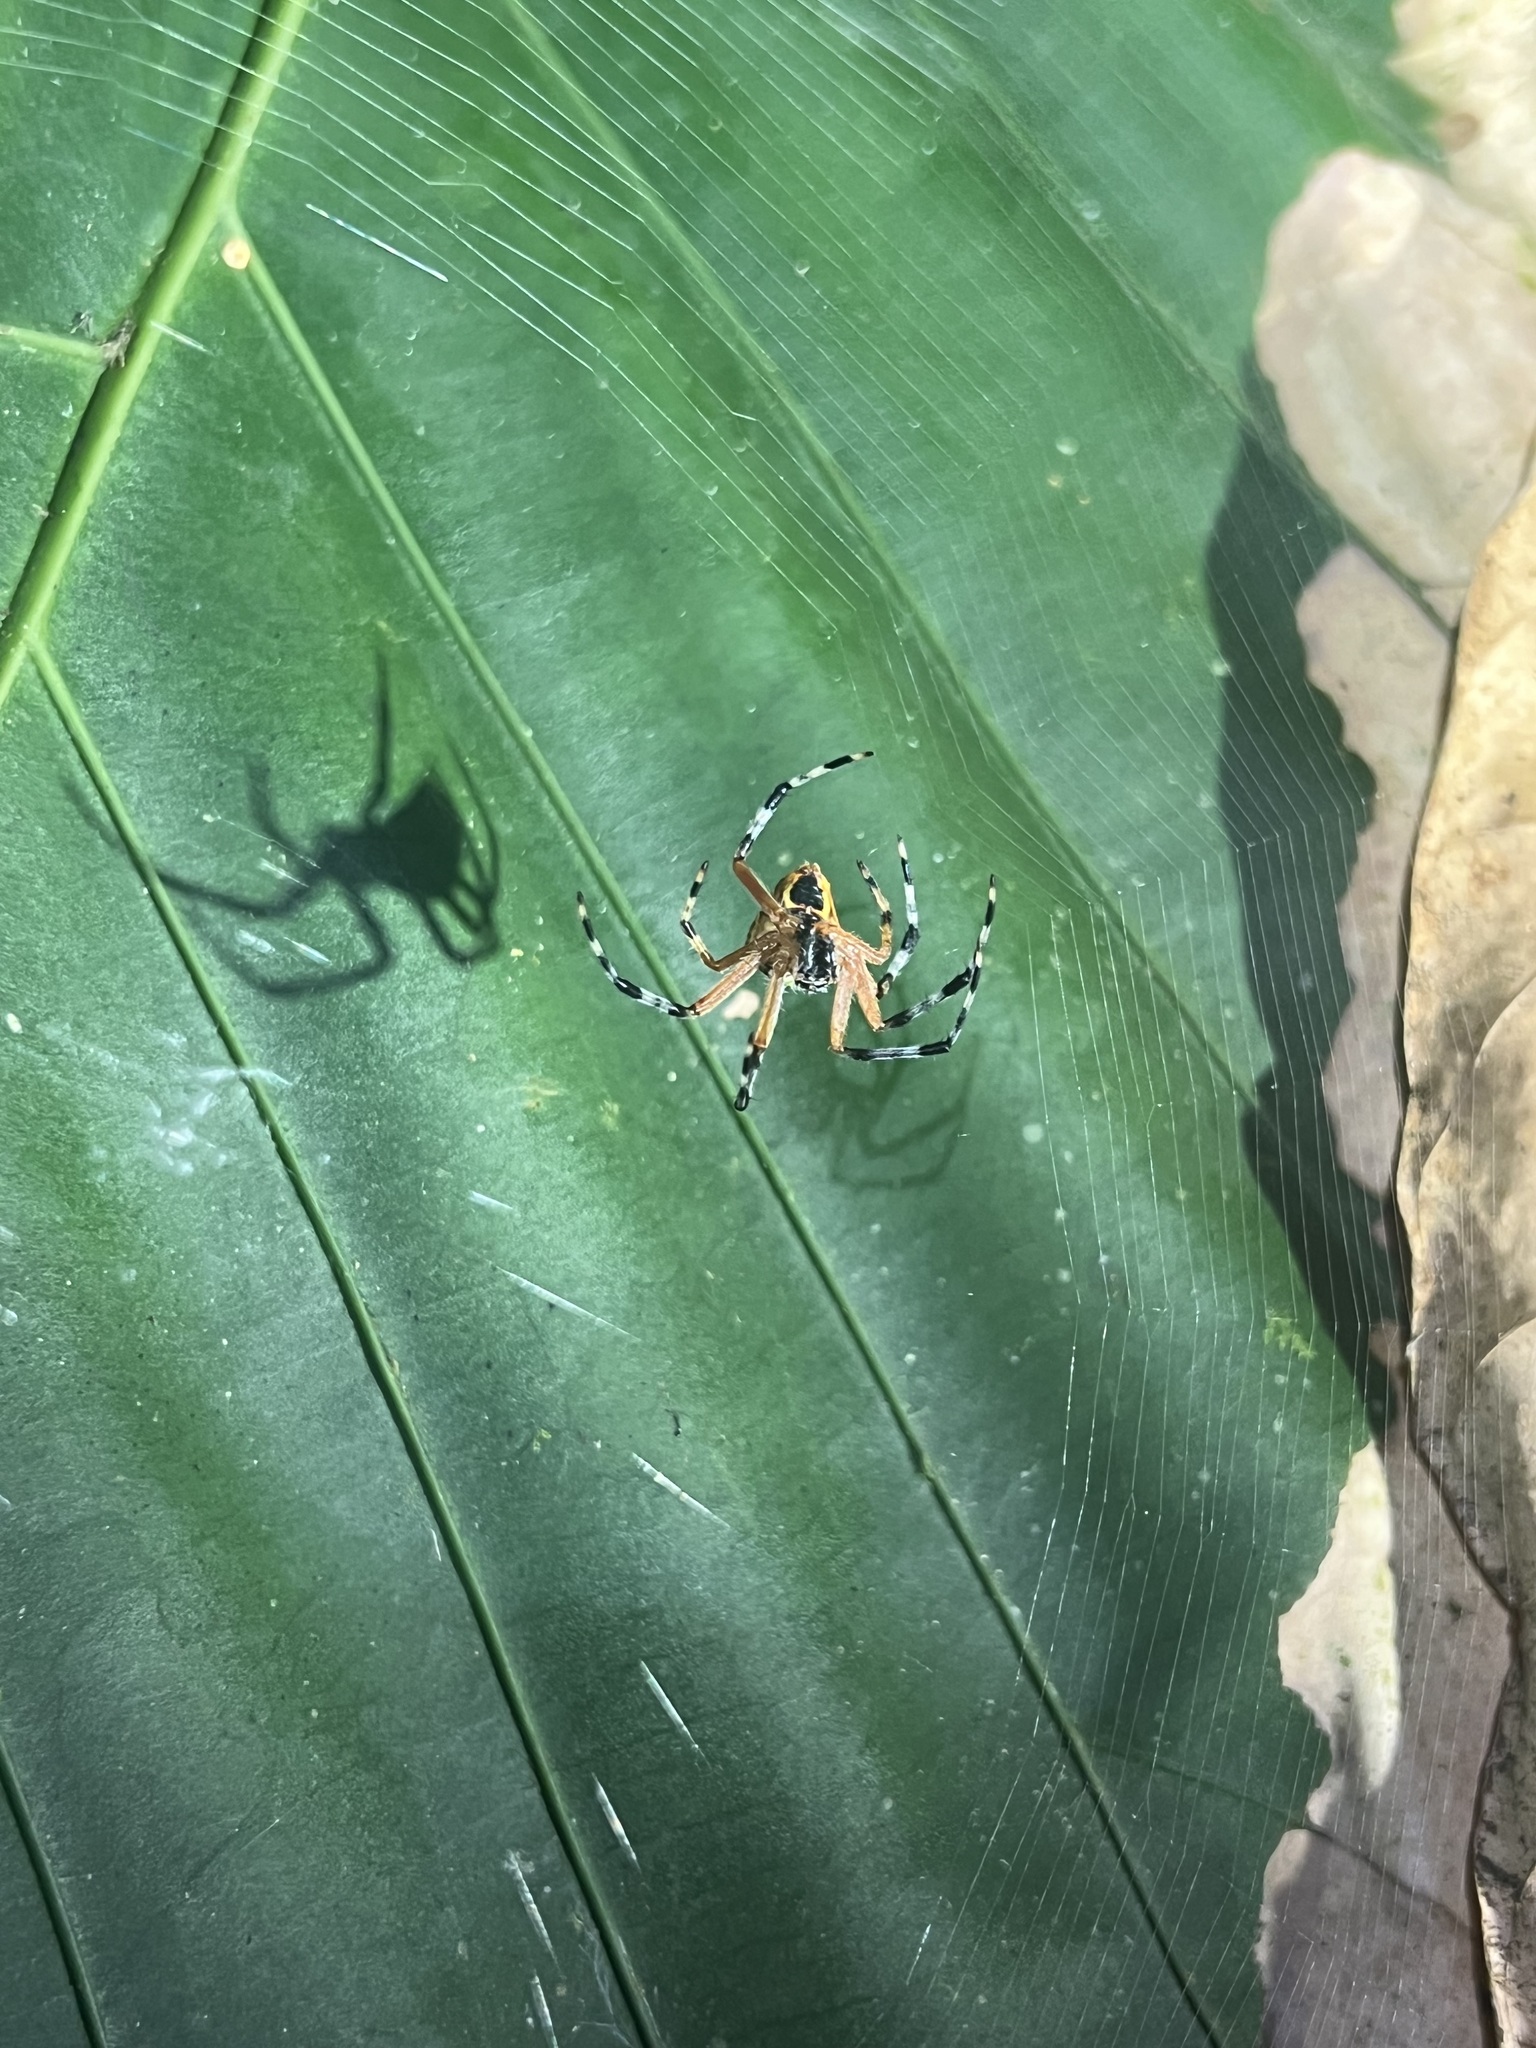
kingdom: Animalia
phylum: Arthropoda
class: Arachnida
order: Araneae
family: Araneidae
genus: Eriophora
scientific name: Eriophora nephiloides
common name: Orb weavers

# # # #

| Required task |
Reproduce every line of the material above verbatim, leaving the pictures out of your answer.

| Exercise response |
kingdom: Animalia
phylum: Arthropoda
class: Arachnida
order: Araneae
family: Araneidae
genus: Eriophora
scientific name: Eriophora nephiloides
common name: Orb weavers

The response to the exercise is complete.